ALTAR BOYZ JOURNAL NEWS REVIEW
Boyz to men
by Jacques Le Sourd
When is a spoof not really a spoof?
When it's so straightforward, with so much affection and humor, that you wind up liking whatever is being spoofed.
Example: a sweet (and occasionally sassy) new musical called "Altar Boyz," which opened last night somewhere in the maze known as the Dodger Stages.
This is a witty and completely unpretentious spoof — but not really — of a Christian boy band that sings songs about Jesus in the style of 'N Sync.
Beautifully choreographed by Christopher Gattelli, the brisk, intermissionless, 90-minute show sends everybody out of the theater on a cloud of mirth.

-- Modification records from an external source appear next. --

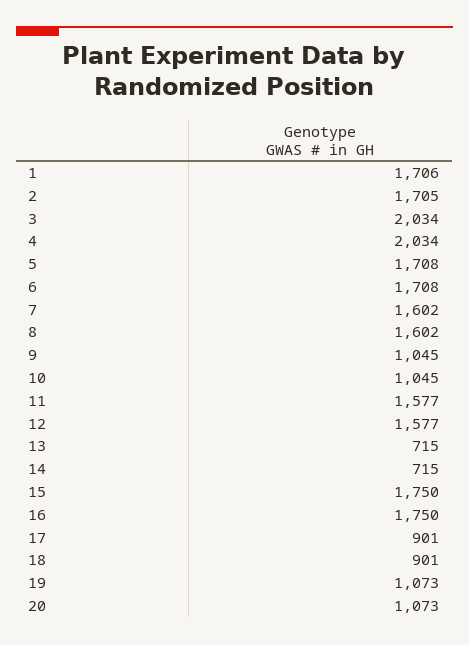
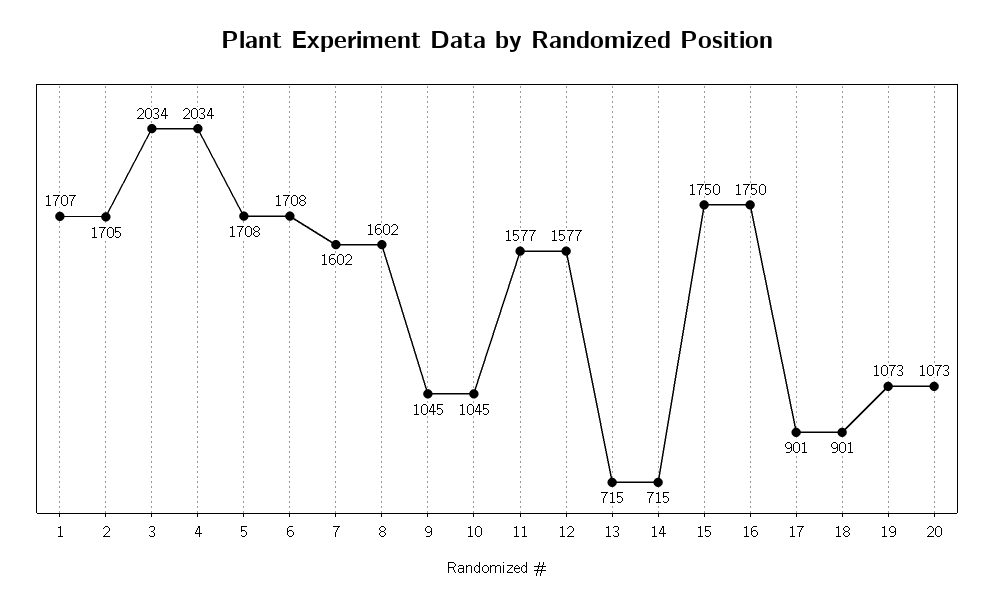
  {
-   "1": 1706,
+   "1": 1707,
    "2": 1705,
    "3": 2034,
    "4": 2034,
    "5": 1708,
    "6": 1708,
    "7": 1602,
    "8": 1602,
    "9": 1045,
    "10": 1045,
    "11": 1577,
    "12": 1577,
    "13": 715,
    "14": 715,
    "15": 1750,
    "16": 1750,
    "17": 901,
    "18": 901,
    "19": 1073,
    "20": 1073
  }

And we mean everybody, whether fundamentally religious or highly skeptical of the religious fashion that seems to have taken over the country.
One pictures this show going on the road and capturing the hearts of blue states and red states alike, kind of like "Nunsense" did 20 years ago. Finally, a show to unite the country.
Four of the five members of Altar Boyz are named for the writers of the Gospels. The sultry Scott Parker is Matthew. The hugely talented Tyler Maynard is Mark. Andy Karl, with a hint of the hip-hop bad boy, is Luke. Ryan Duncan, with an accent, is Juan. David Josefsburg is named for a figure in another part of the Bible, Abraham. He's Jewish.
Four musicians sit onstage, behind the performers. Stafford Arima directs in a fast-moving manner that leaves no pauses, and Kevin Del Aguila's book makes the action glide smoothly from one number to another. The upbeat music and lyrics are by newcomers Gary Adler and Michael Patrick Walker.
There is also a sixth, inanimate character. It is introduced as the Soul Sensor DX-12, which monitors the souls in the audience and counts how many need saving. The goal, of course, is zero.
In the course of the show, the number goes up and down.
To round up the few remaining lost souls, the boys do a late number that comes close to an excorcism, complete with unseen fans blowing at their hair.
There are, of course, layers of references here, which you can choose to read or cheerfully ignore.
It's hilarious, of course, how hip these youngsters try to be as they hammer home their strictly mainstream message of sexual abstinence, clean living and relentless spiritual fervor.
In a number called "Epiphany," Mark even builds to a big out-of-the-closet revelation. You hold your breath, and then he comes out with it: "I'm a Cath'lic, that's me."
In the end, the Soul Sensor reaches a perfect score: There's not a soul in the theater that isn't captured.